Scripture for Today: Ecclesiastes 3:1 “There is a time for everything and a season for every activity under the heavens.”

The vineyards of Alsace, France are breathtaking in the autumn! Rich golden color covers the hillsides and when the sun shines just right, the leaves look to be on fire! But before long these leaves turn brown, shrivel and fall to the ground, exposing gnarled bare branches. I miss being surrounded by these vineyards as they mark the passing of time. There was a sense of order and comfort knowing that each season will make its appearance in due time.

Today’s verse reminds us of the passing of time and seasons. The earth is locked into a cycle of time that has no equivalent above the heavens. The seasons are unique to us. Heaven and eternity are not bound or limited by time. And each season that God ordains in our lives has a God-given purpose for His glory. There is a time for birth or death, mourning or dancing, speaking or remaining silent, among many other activities “under heaven.” (verse 2-8)

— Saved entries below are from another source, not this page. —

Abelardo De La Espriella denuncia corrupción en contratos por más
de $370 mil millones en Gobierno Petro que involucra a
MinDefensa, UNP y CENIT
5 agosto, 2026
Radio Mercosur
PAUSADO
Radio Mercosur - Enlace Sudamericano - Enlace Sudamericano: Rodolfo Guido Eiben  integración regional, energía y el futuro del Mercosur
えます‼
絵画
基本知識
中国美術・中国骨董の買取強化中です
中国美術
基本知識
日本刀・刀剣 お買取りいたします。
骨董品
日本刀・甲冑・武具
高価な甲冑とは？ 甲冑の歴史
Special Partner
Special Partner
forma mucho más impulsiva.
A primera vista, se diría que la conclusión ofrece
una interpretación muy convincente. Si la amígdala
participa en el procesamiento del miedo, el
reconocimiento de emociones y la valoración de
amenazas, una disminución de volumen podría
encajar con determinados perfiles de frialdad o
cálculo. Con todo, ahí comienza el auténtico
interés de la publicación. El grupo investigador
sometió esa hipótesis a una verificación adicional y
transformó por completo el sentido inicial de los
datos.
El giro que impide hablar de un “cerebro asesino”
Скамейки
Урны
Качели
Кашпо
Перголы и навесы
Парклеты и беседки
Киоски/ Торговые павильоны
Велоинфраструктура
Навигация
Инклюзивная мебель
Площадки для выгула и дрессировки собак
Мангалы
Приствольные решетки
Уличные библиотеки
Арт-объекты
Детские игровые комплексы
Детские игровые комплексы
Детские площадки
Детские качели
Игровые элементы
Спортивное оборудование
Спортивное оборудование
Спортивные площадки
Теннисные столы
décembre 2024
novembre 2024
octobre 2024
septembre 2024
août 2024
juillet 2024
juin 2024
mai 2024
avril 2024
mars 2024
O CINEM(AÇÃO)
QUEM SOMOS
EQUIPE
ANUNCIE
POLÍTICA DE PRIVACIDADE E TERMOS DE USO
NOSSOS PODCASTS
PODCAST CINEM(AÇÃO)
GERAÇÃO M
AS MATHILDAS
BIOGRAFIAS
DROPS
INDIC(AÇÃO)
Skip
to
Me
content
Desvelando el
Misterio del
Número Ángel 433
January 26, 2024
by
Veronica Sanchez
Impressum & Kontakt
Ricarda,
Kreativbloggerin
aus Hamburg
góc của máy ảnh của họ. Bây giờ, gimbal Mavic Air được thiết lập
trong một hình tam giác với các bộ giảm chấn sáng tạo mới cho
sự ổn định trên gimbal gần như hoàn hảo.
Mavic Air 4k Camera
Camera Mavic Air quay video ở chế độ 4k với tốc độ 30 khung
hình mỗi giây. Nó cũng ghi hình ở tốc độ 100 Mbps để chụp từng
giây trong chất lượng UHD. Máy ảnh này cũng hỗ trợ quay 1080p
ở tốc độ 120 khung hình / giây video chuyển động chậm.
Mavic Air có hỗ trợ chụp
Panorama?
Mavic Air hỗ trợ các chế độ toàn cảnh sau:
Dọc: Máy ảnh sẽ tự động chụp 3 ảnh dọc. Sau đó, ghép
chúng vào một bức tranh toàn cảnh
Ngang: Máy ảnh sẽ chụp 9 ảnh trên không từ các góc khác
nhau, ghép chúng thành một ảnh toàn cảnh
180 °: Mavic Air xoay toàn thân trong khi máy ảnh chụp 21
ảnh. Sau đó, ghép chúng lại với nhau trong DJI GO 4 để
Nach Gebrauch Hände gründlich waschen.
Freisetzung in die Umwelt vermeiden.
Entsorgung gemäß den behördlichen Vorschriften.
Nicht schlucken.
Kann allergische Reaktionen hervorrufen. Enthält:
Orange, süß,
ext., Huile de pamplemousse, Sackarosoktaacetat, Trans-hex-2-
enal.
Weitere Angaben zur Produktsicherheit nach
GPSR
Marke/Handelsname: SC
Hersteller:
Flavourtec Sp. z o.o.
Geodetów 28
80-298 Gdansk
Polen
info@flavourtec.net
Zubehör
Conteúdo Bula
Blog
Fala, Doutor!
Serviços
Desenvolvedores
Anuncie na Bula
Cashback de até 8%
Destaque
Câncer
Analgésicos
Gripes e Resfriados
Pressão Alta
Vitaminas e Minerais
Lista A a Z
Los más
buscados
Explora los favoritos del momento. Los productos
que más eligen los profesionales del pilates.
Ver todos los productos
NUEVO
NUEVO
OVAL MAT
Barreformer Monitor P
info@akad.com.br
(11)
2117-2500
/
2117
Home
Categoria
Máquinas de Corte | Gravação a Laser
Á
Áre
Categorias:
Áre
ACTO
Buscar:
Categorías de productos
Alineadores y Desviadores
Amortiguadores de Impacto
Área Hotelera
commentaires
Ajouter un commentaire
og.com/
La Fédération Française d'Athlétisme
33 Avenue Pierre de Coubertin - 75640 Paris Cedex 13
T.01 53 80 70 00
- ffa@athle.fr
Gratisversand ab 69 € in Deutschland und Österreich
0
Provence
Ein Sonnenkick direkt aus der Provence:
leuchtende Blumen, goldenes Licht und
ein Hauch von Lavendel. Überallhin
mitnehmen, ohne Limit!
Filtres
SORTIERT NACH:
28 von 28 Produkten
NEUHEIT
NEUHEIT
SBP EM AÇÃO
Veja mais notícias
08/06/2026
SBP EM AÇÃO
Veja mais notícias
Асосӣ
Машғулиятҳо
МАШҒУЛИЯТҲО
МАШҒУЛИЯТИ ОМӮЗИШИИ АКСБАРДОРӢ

In the blink of an eye, a new season has arrived in my life. I did not ask for the change. I was happy with the old season. But it is my Heavenly Father who ushers in a different life without a loved one. And because He has been faithful in the past, I know I can trust Jesus for this unfamiliar territory. I am confident that He will move me through this season of sadness and loss in His way and in His time. How thankful I am that there is coming a “season” that will be eternal and unchanging in Heaven! What an incredible time of reunion it will be!

Lord, keep me focused on that time without end!